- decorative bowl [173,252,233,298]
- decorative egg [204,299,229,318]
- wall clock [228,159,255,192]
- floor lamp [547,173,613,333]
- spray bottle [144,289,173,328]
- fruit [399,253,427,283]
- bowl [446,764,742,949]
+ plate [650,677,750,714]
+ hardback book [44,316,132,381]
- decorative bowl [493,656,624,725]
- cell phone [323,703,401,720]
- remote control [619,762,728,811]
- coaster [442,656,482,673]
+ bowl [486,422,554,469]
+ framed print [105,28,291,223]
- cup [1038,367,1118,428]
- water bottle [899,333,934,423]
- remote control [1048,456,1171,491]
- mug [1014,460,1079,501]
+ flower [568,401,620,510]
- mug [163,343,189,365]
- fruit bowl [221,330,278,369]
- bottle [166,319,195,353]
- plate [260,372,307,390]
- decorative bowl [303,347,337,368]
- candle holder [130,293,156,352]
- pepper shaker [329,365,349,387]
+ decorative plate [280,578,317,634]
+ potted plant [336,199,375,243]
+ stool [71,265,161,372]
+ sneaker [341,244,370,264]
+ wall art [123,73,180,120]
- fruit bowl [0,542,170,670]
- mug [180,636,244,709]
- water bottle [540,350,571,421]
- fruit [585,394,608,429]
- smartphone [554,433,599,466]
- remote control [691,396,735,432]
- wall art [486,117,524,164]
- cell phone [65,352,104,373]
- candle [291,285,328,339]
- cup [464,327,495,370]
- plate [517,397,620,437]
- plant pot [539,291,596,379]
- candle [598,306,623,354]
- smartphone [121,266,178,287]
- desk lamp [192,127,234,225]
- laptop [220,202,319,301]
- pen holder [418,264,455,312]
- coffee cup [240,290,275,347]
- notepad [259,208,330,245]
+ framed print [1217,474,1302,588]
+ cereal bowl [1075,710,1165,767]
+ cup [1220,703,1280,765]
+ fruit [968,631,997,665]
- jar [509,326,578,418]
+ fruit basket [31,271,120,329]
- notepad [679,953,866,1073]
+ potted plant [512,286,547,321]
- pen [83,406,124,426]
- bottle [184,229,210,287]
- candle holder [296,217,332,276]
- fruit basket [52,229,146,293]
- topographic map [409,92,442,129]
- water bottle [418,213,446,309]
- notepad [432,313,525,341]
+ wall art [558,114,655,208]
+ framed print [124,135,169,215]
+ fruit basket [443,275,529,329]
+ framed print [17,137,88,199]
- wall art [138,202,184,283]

##############################

_Task prompt_
Among the lines of the records above, count those containing the word "notepad", then give the number by itself.

_Result_
3